● AUFGABEN:
1 – Beantworten Sie anhand des Lesetexts über das geplante Verbot von Neonicotinoiden:
(a) An welchem Tag wollte die EU-Kommission abstimmen?
(b) Das Saatgut welcher Pflanzen wird mit Neonicotinoiden gebeizt?
(c) Womit hat die Chemieindustrie laut Helmut Burtscher gedroht?
2 – Zitieren Sie aus dem Lesetext einen Abschnitt: Beginnen Sie bei den Worten „Am Montag (25.02.2013)“ und hören Sie nach „bei Global 2000.“ auf.

● LESETEXT:
☆ ☆ ☆ ☆ ☆

GLOBAL 2000 übt scharfe Kritik - Einfluss der Chemischen Industrie muss begrenzt werden

Am Montag (25.02.2013) wollte die EU-Kommission eigentlich abstimmen: Sollen Pestizide aus der Gruppe der Neonicotinoide verboten werden? Das sind Gifte, mit denen das Saatgut von Mais, Raps und Sonnenblumen gebeizt wird - und die direkt auf das Nervensystem von Insekten wirken. Diese Beize wird für das massive Bienensterben der vergangenen Jahre verantwortlich gemacht. Diese Neonicotinoide sollten für alle Pflanzen verboten werden, die für Bienen attraktiv sind. Doch im letzten Moment war der Entwurf wieder zurückgezogen worden. Die überraschende Vertagung des angekündigten Votums ist angesichts des fortschreitenden Bienensterbens in Europa ein ökologisches Drama. Zudem drängt sich die Frage nach den Hintergründen der Verschiebung auf. Die Chemieindustrie habe mit Klagen gedroht, berichtete Helmut Burtscher, Umweltchemiker bei Global 2000.

☆ ☆ ☆ ☆ ☆

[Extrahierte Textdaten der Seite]
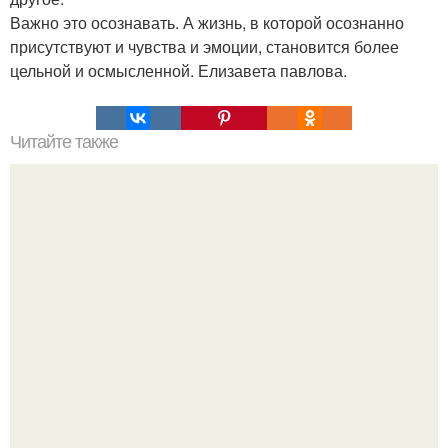
Важно это осознавать. А жизнь, в которой осознанно
присутствуют и чувства и эмоции, становится более
цельной и осмысленной. Елизавета павлова.
Читайте также
Что означает знак в смс переписке. Что означает
несколько полукруглых скобочек в конце предложения?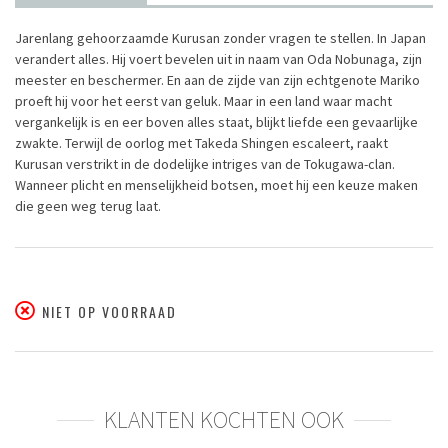
Jarenlang gehoorzaamde Kurusan zonder vragen te stellen. In Japan
verandert alles. Hij voert bevelen uit in naam van Oda Nobunaga, zijn
meester en beschermer. En aan de zijde van zijn echtgenote Mariko
proeft hij voor het eerst van geluk. Maar in een land waar macht
vergankelijk is en eer boven alles staat, blijkt liefde een gevaarlijke
zwakte. Terwijl de oorlog met Takeda Shingen escaleert, raakt
Kurusan verstrikt in de dodelijke intriges van de Tokugawa-clan.
Wanneer plicht en menselijkheid botsen, moet hij een keuze maken
die geen weg terug laat.
NIET OP VOORRAAD
KLANTEN KOCHTEN OOK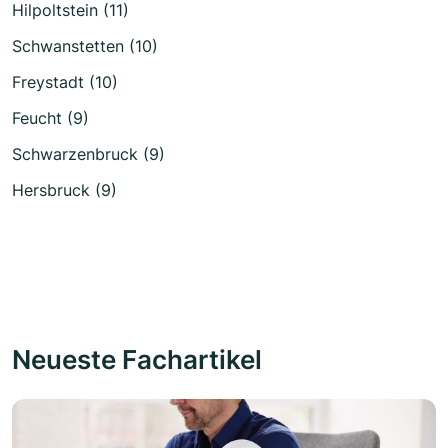
Hilpoltstein (11)
Schwanstetten (10)
Freystadt (10)
Feucht (9)
Schwarzenbruck (9)
Hersbruck (9)
Neueste Fachartikel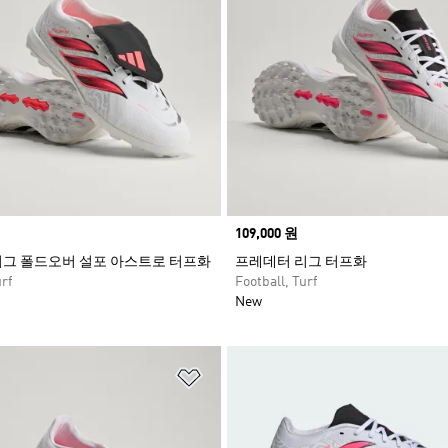
Price
109,000 원
그 폴드오버 설포 아스트로 터프화
프레데터 리그 터프화
rf
Football, Turf
New
담기
위시리스트 담기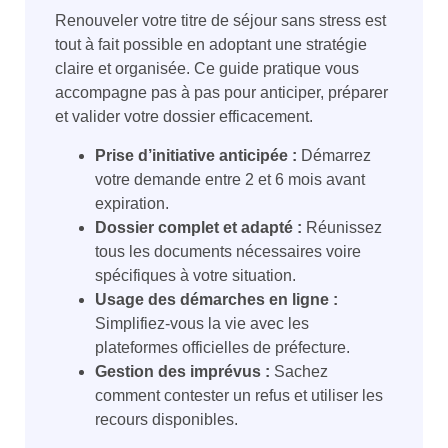
Renouveler votre titre de séjour sans stress est
tout à fait possible en adoptant une stratégie
claire et organisée. Ce guide pratique vous
accompagne pas à pas pour anticiper, préparer
et valider votre dossier efficacement.
Prise d’initiative anticipée :
Démarrez
votre demande entre 2 et 6 mois avant
expiration.
Dossier complet et adapté :
Réunissez
tous les documents nécessaires voire
spécifiques à votre situation.
Usage des démarches en ligne :
Simplifiez-vous la vie avec les
plateformes officielles de préfecture.
Gestion des imprévus :
Sachez
comment contester un refus et utiliser les
recours disponibles.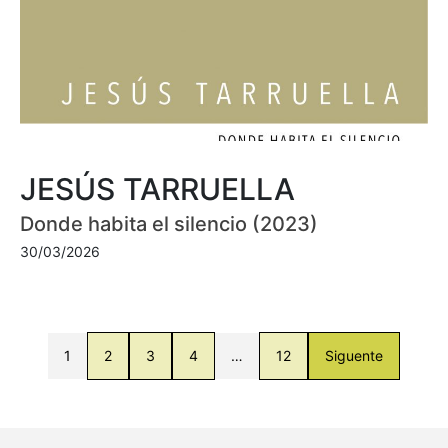
JESÚS TARRUELLA
Donde habita el silencio (2023)
30/03/2026
1
2
3
4
…
12
Siguente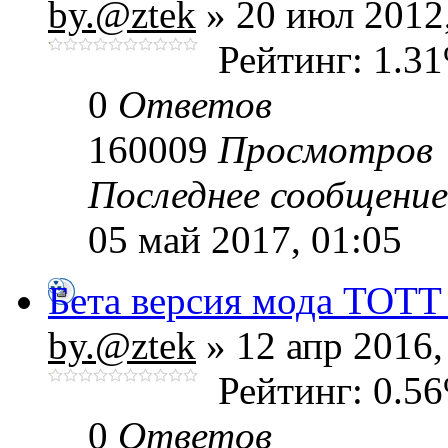
by.@ztek
» 20 июл 2012,
Рейтинг: 1.3
0
Ответов
160009
Просмотров
Последнее сообщени
05 май 2017, 01:05
Бета версия мода ТОТТ
by.@ztek
» 12 апр 2016,
Рейтинг: 0.5
0
Ответов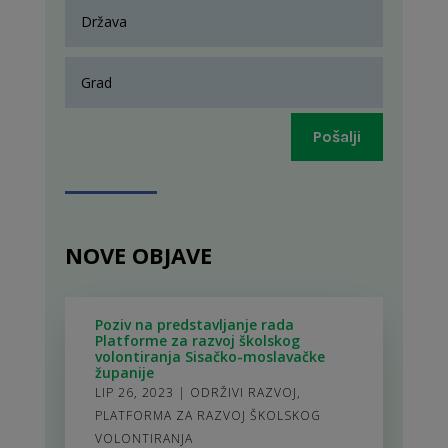
Pošalji
NOVE OBJAVE
Poziv na predstavljanje rada
Platforme za razvoj školskog
volontiranja Sisačko-moslavačke
županije
LIP 26, 2023
|
ODRŽIVI RAZVOJ
,
PLATFORMA ZA RAZVOJ ŠKOLSKOG
VOLONTIRANJA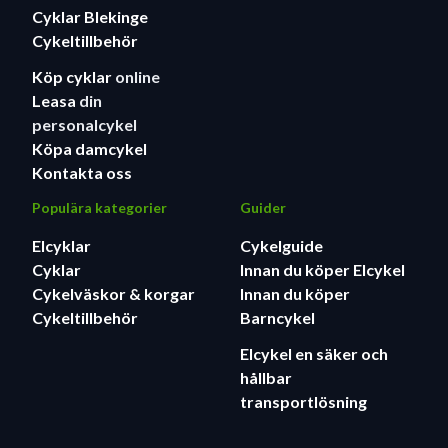
Cyklar Blekinge
Cykeltillbehör
Köp cyklar
online
Leasa
din
personalcykel
Köpa damcykel
Kontakta oss
Populära kategorier
Guider
Elcyklar
Cykelguide
Cyklar
Innan du köper Elcykel
Cykelväskor & korgar
Innan du köper
Cykeltillbehör
Barncykel
Elcykel en säker och
hållbar
transportlösning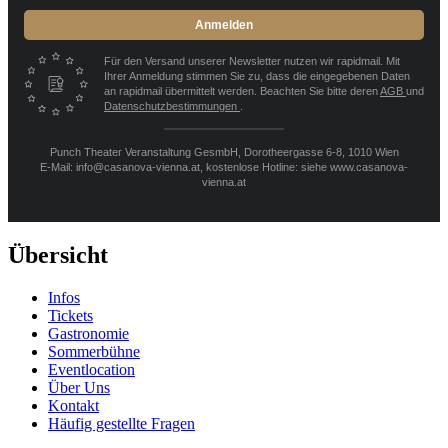
Anmelden
Für den Versand unserer Newsletter nutzen wir rapidmail. Mit
Ihrer Anmeldung stimmen Sie zu, dass die eingegebenen Daten
an rapidmail übermittelt werden. Beachten Sie bitte deren
AGB
und
Datenschutzbestimmungen
.
Punch Theater Veranstaltung GesmbH, Dorotheergasse 6-8, 1010 Wien
E-Mail: info@casanova-vienna.at, kostenlose Hotline: siehe www.casanova-
vienna.at
Übersicht
Infos
Tickets
Gastronomie
Sommerbühne
Eventlocation
Über Uns
Kontakt
Häufig gestellte Fragen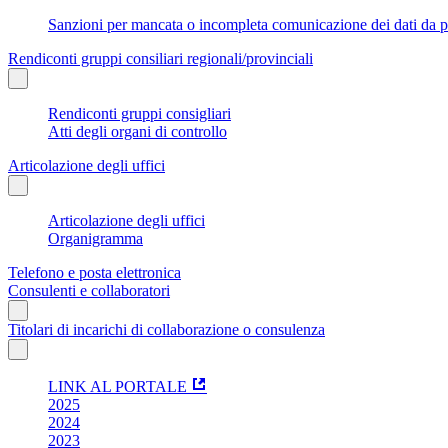
Sanzioni per mancata o incompleta comunicazione dei dati da parte
Rendiconti gruppi consiliari regionali/provinciali
Rendiconti gruppi consigliari
Atti degli organi di controllo
Articolazione degli uffici
Articolazione degli uffici
Organigramma
Telefono e posta elettronica
Consulenti e collaboratori
Titolari di incarichi di collaborazione o consulenza
LINK AL PORTALE
2025
2024
2023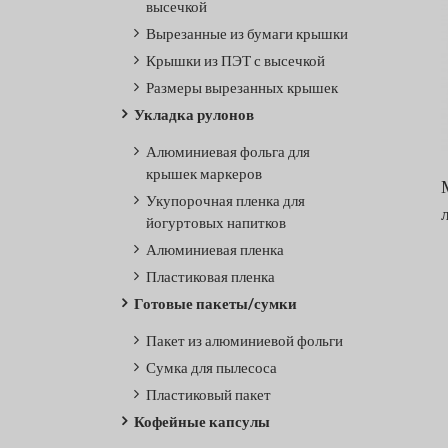
Многослойные
высечкой
ламинированные пленки
Вырезанные из бумаги крышки
Кондитерские изделия и снеки
Сухой
Крышки из ПЭТ с высечкой
корм и ингредиенты
Гибкая упаковка
Размеры вырезанных крышек
Ламинированная фольгированная
бумага
Укладка рулонов
Алюминиевая фольга для
крышек маркеров
Укупорочная пленка для
йогуртовых напитков
Алюминиевая пленка
Пластиковая пленка
Готовые пакеты/сумки
Пакет из алюминиевой фольги
Сумка для пылесоса
Пластиковый пакет
Кофейные капсулы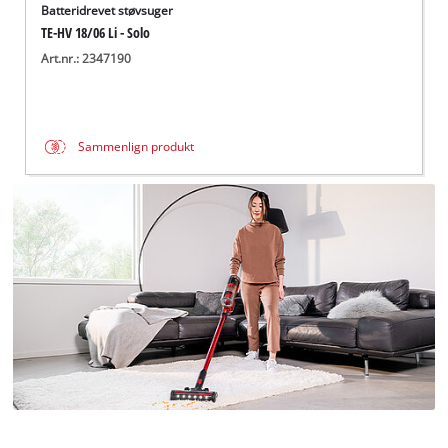
Batteridrevet støvsuger
TE-HV 18/06 Li - Solo
Art.nr.: 2347190
Sammenlign produkt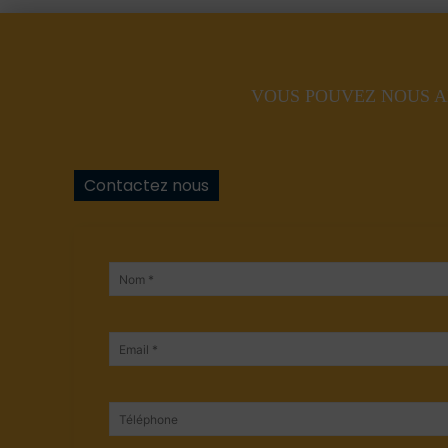
VOUS POUVEZ NOUS A
Contactez nous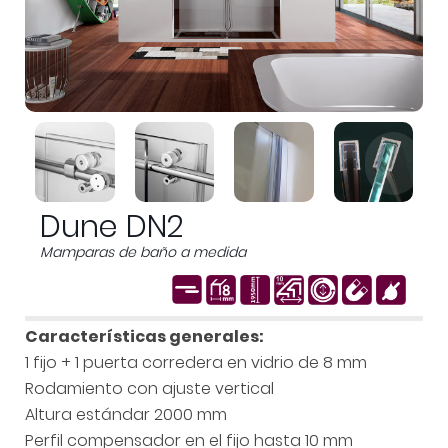
Dune DN2
Mamparas de baño a medida
Características generales:
1 fijo + 1 puerta corredera en vidrio de 8 mm
Rodamiento con ajuste vertical
Altura estándar 2000 mm
Perfil compensador en el fijo hasta 10 mm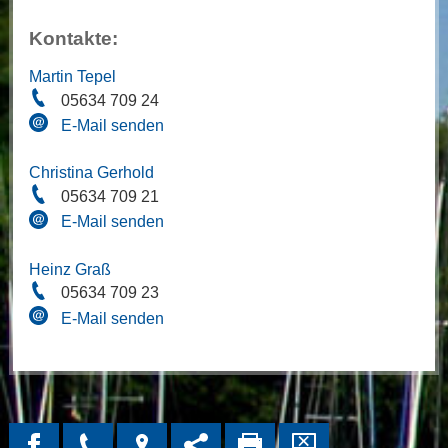
Kontakte:
Martin Tepel
05634 709 24
E-Mail senden
Christina Gerhold
05634 709 21
E-Mail senden
Heinz Graß
05634 709 23
E-Mail senden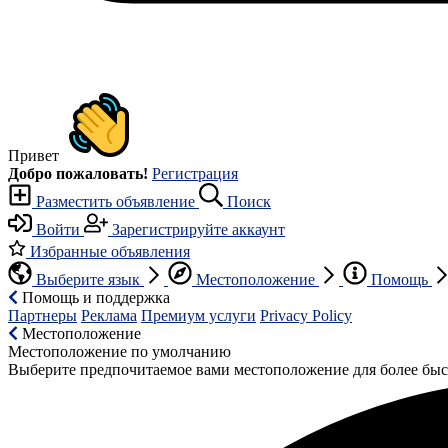
Привет
Добро пожаловать!
Регистрация
Разместить объявление
Поиск
Войти
Зарегистрируйте аккаунт
Избранные объявления
Выберите язык
Местоположение
Помощь
Помощь и поддержка
Партнеры
Реклама
Премиум услуги
Privacy Policy
Местоположение
Местоположение по умолчанию
Выберите предпочитаемое вами местоположение для более быс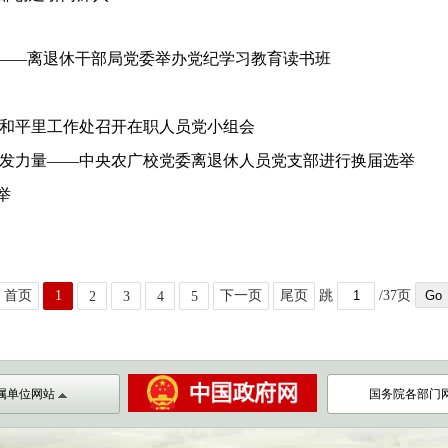
——离退休干部局党委举办党纪学习教育读书班
—和平里工作处召开在职人员党小组会
银发力量——中央农广校党委离退休人员党支部进行换届选举
举
首页
1
下一页
尾页
跳
/37页
2
3
4
5
属单位网站
国务院各部门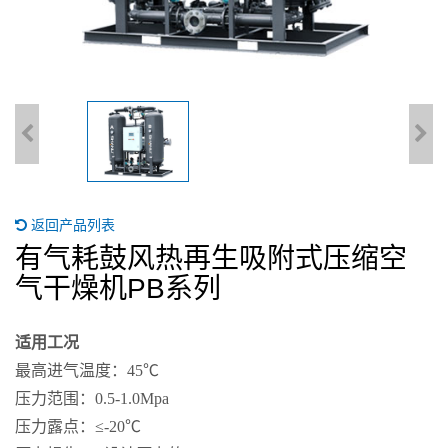
返回产品列表
有气耗鼓风热再生吸附式压缩空
气干燥机PB系列
适用工况
最高进气温度：45℃
压力范围：0.5-1.0Mpa
压力露点：≤-20℃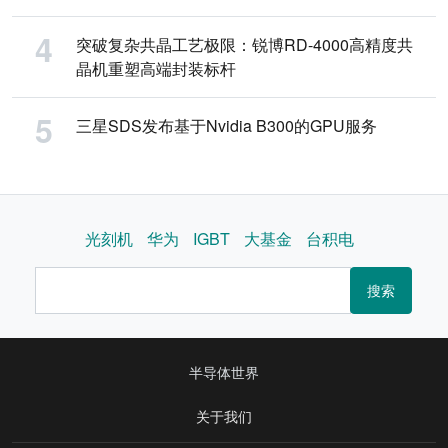
突破复杂共晶工艺极限：锐博RD-4000高精度共
晶机重塑高端封装标杆
三星SDS发布基于Nvidia B300的GPU服务
光刻机
华为
IGBT
大基金
台积电
搜索
半导体世界
关于我们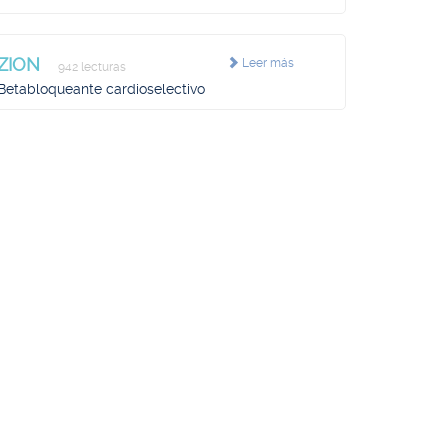
ZION
Leer más
942 lecturas
Betabloqueante cardioselectivo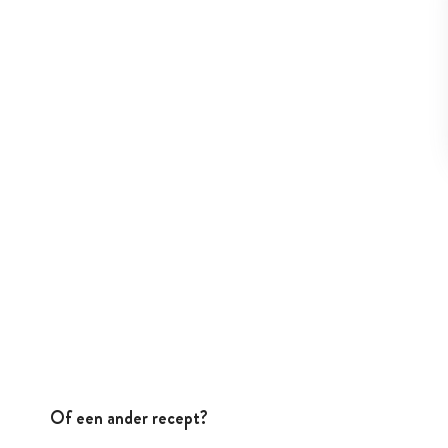
Of een ander recept?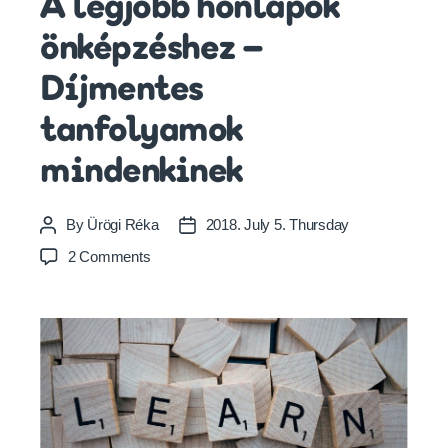
A legjobb honlapok
önképzéshez –
Díjmentes
tanfolyamok
mindenkinek
By
Ürögi Réka
2018. July 5. Thursday
Post
Post
author
date
on
2 Comments
A
legjobb
honlapok
önképzéshez
–
Díjmentes
tanfolyamok
mindenkinek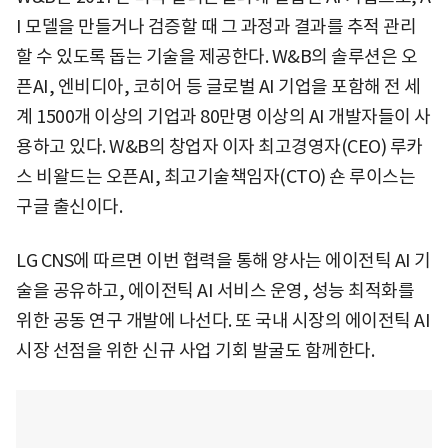
I 모델을 만들거나 검증할 때 그 과정과 결과를 추적 관리
할 수 있도록 돕는 기술을 제공한다. W&B의 솔루션은 오
픈AI, 엔비디아, 코히어 등 글로벌 AI 기업을 포함해 전 세
계 1500개 이상의 기업과 80만명 이상의 AI 개발자들이 사
용하고 있다. W&B의 창업자 이자 최고경영자(CEO) 루카
스 비왈드는 오픈AI, 최고기술책임자(CTO) 숀 루이스는
구글 출신이다.
LG CNS에 따르면 이번 협력을 통해 양사는 에이전틱 AI 기
술을 공유하고, 에이전틱 AI 서비스 운영, 성능 최적화를
위한 공동 연구 개발에 나선다. 또 국내 시장의 에이전틱 AI
시장 선점을 위한 신규 사업 기회 발굴도 함께한다.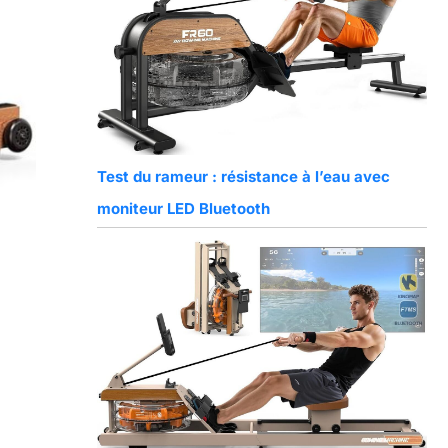
Test du rameur : résistance à l’eau avec
moniteur LED Bluetooth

☆ ☆ ☆ ☆ ☆

● LÖSUNGEN NACH NUMMER:
1 –
(a) Am Montag, dem 25.02.2013.
(b) Mais, Raps und Sonnenblumen.
(c) Mit Klagen.

2 –
Am Montag (25.02.2013) wollte die EU-Kommission eigentlich abstimmen: Sollen Pestizide aus der Gruppe der Neonicotinoide verboten werden? Das sind Gifte, mit denen das Saatgut von Mais, Raps und Sonnenblumen gebeizt wird - und die direkt auf das Nervensystem von Insekten wirken. Diese Beize wird für das massive Bienensterben der vergangenen Jahre verantwortlich gemacht. Diese Neonicotinoide sollten für alle Pflanzen verboten werden, die für Bienen attraktiv sind. Doch im letzten Moment war der Entwurf wieder zurückgezogen worden. Die überraschende Vertagung des angekündigten Votums ist angesichts des fortschreitenden Bienensterbens in Europa ein ökologisches Drama. Zudem drängt sich die Frage nach den Hintergründen der Verschiebung auf. Die Chemieindustrie habe mit Klagen gedroht, berichtete Helmut Burtscher, Umweltchemiker bei Global 2000.